**Exercise directions:** Verbatim copy without images: return all of the data as it stands.
Start of Material for this exercise
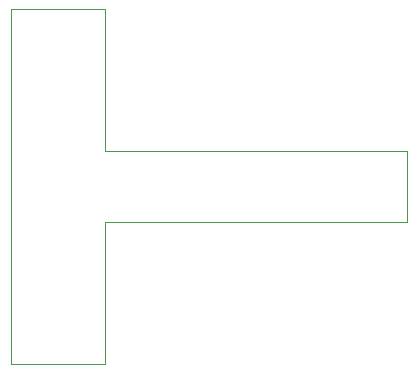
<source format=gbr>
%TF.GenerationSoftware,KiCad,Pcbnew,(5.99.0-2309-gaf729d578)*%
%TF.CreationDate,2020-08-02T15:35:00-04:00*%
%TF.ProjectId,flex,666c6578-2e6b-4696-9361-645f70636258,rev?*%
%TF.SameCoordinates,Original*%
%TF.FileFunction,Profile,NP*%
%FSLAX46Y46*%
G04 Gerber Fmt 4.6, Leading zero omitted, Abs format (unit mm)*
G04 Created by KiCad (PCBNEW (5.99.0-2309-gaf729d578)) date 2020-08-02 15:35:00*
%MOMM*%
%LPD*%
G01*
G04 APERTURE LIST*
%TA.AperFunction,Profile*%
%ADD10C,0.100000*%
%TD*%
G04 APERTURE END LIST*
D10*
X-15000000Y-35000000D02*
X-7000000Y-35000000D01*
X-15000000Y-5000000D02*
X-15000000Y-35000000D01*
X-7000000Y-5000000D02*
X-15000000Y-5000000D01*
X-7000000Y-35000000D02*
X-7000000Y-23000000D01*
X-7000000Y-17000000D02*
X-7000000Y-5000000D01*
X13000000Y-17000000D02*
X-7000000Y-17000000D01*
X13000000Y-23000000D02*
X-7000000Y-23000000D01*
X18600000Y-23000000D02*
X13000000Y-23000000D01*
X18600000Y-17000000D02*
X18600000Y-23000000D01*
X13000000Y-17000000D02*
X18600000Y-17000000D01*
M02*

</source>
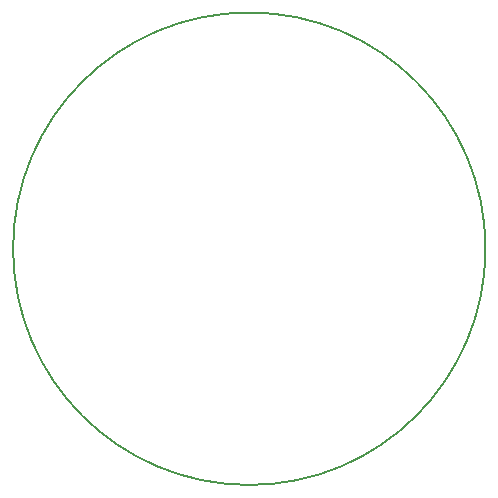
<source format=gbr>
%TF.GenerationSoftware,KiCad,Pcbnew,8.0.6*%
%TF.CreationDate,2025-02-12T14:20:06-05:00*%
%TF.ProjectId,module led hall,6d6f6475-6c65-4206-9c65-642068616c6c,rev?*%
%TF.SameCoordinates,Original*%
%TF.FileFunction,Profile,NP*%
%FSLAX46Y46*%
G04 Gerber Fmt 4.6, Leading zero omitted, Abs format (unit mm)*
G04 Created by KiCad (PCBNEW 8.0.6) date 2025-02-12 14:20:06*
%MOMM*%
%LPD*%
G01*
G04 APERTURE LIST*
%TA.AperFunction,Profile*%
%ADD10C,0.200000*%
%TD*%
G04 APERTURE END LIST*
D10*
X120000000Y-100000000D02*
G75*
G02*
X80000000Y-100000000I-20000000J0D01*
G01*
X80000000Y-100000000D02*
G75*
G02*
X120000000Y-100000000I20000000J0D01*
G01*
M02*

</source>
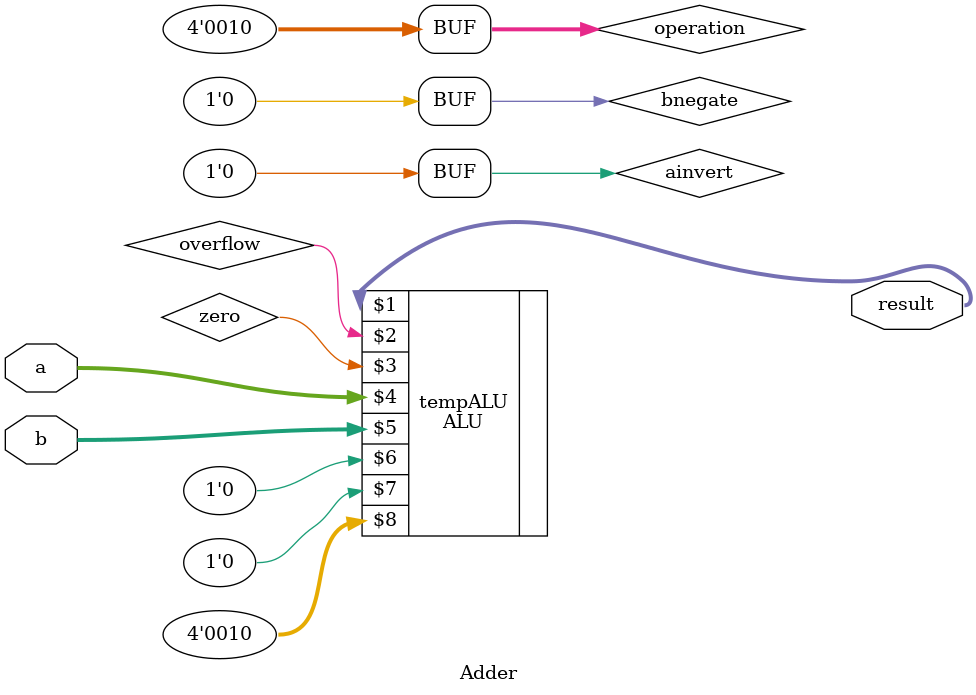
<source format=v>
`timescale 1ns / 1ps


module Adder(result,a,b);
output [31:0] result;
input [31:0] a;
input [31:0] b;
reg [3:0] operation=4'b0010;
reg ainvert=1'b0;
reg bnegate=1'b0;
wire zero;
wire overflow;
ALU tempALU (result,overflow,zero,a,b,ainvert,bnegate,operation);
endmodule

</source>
End of Material for this exercise
**Output for this task:**
<source format=gbr>
%TF.GenerationSoftware,KiCad,Pcbnew,(5.99.0-2309-gaf729d578)*%
%TF.CreationDate,2020-08-02T15:35:00-04:00*%
%TF.ProjectId,flex,666c6578-2e6b-4696-9361-645f70636258,rev?*%
%TF.SameCoordinates,Original*%
%TF.FileFunction,Profile,NP*%
%FSLAX46Y46*%
G04 Gerber Fmt 4.6, Leading zero omitted, Abs format (unit mm)*
G04 Created by KiCad (PCBNEW (5.99.0-2309-gaf729d578)) date 2020-08-02 15:35:00*
%MOMM*%
%LPD*%
G01*
G04 APERTURE LIST*
%TA.AperFunction,Profile*%
%ADD10C,0.100000*%
%TD*%
G04 APERTURE END LIST*
D10*
X-15000000Y-35000000D02*
X-7000000Y-35000000D01*
X-15000000Y-5000000D02*
X-15000000Y-35000000D01*
X-7000000Y-5000000D02*
X-15000000Y-5000000D01*
X-7000000Y-35000000D02*
X-7000000Y-23000000D01*
X-7000000Y-17000000D02*
X-7000000Y-5000000D01*
X13000000Y-17000000D02*
X-7000000Y-17000000D01*
X13000000Y-23000000D02*
X-7000000Y-23000000D01*
X18600000Y-23000000D02*
X13000000Y-23000000D01*
X18600000Y-17000000D02*
X18600000Y-23000000D01*
X13000000Y-17000000D02*
X18600000Y-17000000D01*
M02*

</source>
<source format=gbr>
%TF.GenerationSoftware,KiCad,Pcbnew,8.0.6*%
%TF.CreationDate,2025-02-12T14:20:06-05:00*%
%TF.ProjectId,module led hall,6d6f6475-6c65-4206-9c65-642068616c6c,rev?*%
%TF.SameCoordinates,Original*%
%TF.FileFunction,Profile,NP*%
%FSLAX46Y46*%
G04 Gerber Fmt 4.6, Leading zero omitted, Abs format (unit mm)*
G04 Created by KiCad (PCBNEW 8.0.6) date 2025-02-12 14:20:06*
%MOMM*%
%LPD*%
G01*
G04 APERTURE LIST*
%TA.AperFunction,Profile*%
%ADD10C,0.200000*%
%TD*%
G04 APERTURE END LIST*
D10*
X120000000Y-100000000D02*
G75*
G02*
X80000000Y-100000000I-20000000J0D01*
G01*
X80000000Y-100000000D02*
G75*
G02*
X120000000Y-100000000I20000000J0D01*
G01*
M02*

</source>
<source format=v>
`timescale 1ns / 1ps


module Adder(result,a,b);
output [31:0] result;
input [31:0] a;
input [31:0] b;
reg [3:0] operation=4'b0010;
reg ainvert=1'b0;
reg bnegate=1'b0;
wire zero;
wire overflow;
ALU tempALU (result,overflow,zero,a,b,ainvert,bnegate,operation);
endmodule

</source>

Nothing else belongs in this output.